> Work item: Exactly as given, restate each record that follows.

(Beginning of Recorded data)

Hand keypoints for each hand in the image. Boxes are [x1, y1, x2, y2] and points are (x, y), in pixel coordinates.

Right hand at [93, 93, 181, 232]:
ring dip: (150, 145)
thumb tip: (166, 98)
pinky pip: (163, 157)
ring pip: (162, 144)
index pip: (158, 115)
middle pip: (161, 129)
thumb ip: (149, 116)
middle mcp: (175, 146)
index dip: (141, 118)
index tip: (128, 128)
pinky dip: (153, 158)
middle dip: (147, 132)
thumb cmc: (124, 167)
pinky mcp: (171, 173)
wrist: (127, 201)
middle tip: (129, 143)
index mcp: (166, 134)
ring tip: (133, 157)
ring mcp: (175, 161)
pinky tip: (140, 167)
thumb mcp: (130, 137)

(End of Recorded data)

> Result for this exercise:
Hand keypoints for each hand in the image. Boxes are [x1, y1, x2, y2] and points are (x, y), in pixel coordinates.

Right hand at [93, 93, 181, 232]:
ring dip: (150, 145)
thumb tip: (166, 98)
pinky pip: (163, 157)
ring pip: (162, 144)
index pip: (158, 115)
middle pip: (161, 129)
thumb ip: (149, 116)
middle mcp: (175, 146)
index dip: (141, 118)
index tip: (128, 128)
pinky dip: (153, 158)
middle dip: (147, 132)
thumb cmc: (124, 167)
pinky mcp: (171, 173)
wrist: (127, 201)
middle tip: (129, 143)
index mcp: (166, 134)
ring tip: (133, 157)
ring mcp: (175, 161)
pinky tip: (140, 167)
thumb mcp: (130, 137)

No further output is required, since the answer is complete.